North Milford Hall in the Domesday Book (1086)
North Milford Hall appears in the Domesday Book of 1086, entered under the hundred of Barkston in Yorkshire.
Other Settlements in Barkston
- Barkston
- Barlow
- Birkin
- Bramham
- Brayton
- Burton [Hall]
- Camblesforth
- Carlton
- Clifford
- Drax
- Fairburn
- Grimston [Grange]
- Hambleton
- Hazelwood [Castle]
The Meaning of the Name
The name North Milford Hall is of Anglo-Saxon origin. Its final element derives from the Old English word ford, a river crossing. The first element is most likely a personal name or an early descriptive term, now difficult to recover with certainty. Taken together the name probably meant something close to ‘a ford’.
Remarkably, the name has changed little since 1086, when the Domesday scribes wrote it as North Milford Hall.
Listed Buildings Near North Milford Hall
Historic England records 1 listed building within about a mile of North Milford Hall. Listing protects structures of special architectural or historic interest, graded I (exceptional), II* (particularly important) and II.
Grade II
- North Milford Hall - 0.05 km
Scheduled Monuments Near North Milford Hall
Scheduled monuments are nationally important archaeological sites given legal protection. 1 lies within roughly a mile of North Milford Hall:
- Roman villa - 1.41 km
North Milford Hall Today
Today North Milford Hall lies within the administrative area of North Yorkshire, and the settlement recorded a population of 87 at the 2021 census. Nine and a half centuries separate that figure from the small rural community the Domesday survey recorded here in 1086.
Nearby Domesday Settlements
Other places recorded in the 1086 survey within a few miles:
- Neuhuse - 1.4 km NE
- Niuuehusum - 1.4 km NE
- Ulleskelf - 1.4 km NE
- Towton - 2.0 km W
- Kirkby Wharfe - 2.0 km N
- Hornington Manor - 2.2 km NE
Heritage Around [North] Milford [Hall]
Photographs of churches, listed buildings and monuments in the vicinity, contributed by volunteers to the Geograph project and reused here under a Creative Commons licence.
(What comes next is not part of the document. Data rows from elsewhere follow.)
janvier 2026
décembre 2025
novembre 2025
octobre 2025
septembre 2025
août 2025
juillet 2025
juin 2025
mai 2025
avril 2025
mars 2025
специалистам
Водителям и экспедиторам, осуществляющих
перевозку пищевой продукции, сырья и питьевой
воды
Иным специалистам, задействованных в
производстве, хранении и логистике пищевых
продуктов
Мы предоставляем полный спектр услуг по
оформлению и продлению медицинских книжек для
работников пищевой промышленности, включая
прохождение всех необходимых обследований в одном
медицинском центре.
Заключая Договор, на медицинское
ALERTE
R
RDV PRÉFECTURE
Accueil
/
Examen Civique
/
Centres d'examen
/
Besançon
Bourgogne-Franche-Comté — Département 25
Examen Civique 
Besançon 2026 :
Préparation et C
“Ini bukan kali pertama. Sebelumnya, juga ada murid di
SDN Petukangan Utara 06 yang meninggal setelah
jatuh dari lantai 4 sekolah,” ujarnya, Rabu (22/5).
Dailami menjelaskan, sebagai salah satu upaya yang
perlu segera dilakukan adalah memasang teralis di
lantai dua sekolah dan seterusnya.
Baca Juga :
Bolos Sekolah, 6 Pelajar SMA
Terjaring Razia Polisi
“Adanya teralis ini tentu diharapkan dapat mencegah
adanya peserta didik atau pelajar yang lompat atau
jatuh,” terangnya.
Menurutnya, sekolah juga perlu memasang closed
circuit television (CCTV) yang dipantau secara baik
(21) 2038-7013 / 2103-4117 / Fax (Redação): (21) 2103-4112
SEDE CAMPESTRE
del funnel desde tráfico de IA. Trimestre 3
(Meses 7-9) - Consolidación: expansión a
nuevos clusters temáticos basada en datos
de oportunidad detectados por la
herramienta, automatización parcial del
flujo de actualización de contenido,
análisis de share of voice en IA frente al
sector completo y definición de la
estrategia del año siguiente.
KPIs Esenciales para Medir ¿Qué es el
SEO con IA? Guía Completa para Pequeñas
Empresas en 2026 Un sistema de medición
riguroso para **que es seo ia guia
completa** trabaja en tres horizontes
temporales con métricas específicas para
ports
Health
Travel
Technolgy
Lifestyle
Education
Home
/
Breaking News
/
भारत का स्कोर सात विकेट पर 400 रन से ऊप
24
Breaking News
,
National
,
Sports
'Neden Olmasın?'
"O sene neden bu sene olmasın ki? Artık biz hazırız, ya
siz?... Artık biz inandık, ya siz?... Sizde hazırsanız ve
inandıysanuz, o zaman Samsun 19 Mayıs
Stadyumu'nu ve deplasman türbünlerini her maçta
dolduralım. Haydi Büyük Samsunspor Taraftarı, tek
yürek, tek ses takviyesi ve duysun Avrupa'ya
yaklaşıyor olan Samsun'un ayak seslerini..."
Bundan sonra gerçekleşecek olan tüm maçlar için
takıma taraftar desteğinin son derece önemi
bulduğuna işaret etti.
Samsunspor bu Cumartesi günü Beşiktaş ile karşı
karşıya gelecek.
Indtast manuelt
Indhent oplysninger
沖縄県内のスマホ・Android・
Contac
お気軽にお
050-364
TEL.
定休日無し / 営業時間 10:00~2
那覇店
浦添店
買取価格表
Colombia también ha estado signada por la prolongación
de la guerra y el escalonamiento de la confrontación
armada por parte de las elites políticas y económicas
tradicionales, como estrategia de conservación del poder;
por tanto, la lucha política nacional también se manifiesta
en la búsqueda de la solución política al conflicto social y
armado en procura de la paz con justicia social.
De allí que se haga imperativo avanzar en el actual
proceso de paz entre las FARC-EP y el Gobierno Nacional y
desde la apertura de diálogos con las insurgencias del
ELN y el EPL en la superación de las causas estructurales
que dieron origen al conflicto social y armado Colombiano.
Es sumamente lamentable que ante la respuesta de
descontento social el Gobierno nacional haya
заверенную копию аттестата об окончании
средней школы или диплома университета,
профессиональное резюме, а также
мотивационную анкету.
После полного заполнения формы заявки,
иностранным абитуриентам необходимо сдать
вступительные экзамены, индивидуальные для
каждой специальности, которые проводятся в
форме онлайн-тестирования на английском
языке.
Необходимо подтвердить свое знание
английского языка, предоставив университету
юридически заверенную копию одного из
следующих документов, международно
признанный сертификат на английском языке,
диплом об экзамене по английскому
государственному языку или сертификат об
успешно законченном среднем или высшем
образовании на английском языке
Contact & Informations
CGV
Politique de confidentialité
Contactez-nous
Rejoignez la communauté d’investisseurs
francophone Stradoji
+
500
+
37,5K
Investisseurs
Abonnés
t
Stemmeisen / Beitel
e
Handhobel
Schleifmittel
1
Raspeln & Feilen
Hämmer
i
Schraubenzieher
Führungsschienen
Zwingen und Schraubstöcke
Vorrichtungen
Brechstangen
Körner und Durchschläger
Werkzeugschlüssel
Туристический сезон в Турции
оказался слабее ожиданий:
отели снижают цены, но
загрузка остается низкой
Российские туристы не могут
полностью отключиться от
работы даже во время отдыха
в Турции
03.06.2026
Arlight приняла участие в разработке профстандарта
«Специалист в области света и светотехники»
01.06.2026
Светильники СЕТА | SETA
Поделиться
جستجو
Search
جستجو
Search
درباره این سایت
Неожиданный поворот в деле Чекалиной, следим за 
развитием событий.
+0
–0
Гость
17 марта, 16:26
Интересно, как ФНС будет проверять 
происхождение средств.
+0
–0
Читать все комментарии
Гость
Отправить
© Andrew Whale · Geograph · CC BY-SA 2.0

© Andrew Whale · Geograph · CC BY-SA 2.0

© Gordon Kneale Brooke · Geograph · CC BY-SA 2.0
Images © their respective photographers, licensed under CC BY-SA 2.0 and reused here with attribution. Photographs depict listed buildings, churches and monuments near this settlement and may show neighbouring villages.
Data derived from the Open Domesday project (opendomesday.org), based on the Domesday Book dataset compiled by Professor J.J.N. Palmer and team. The Domesday Book (1086) is in the public domain.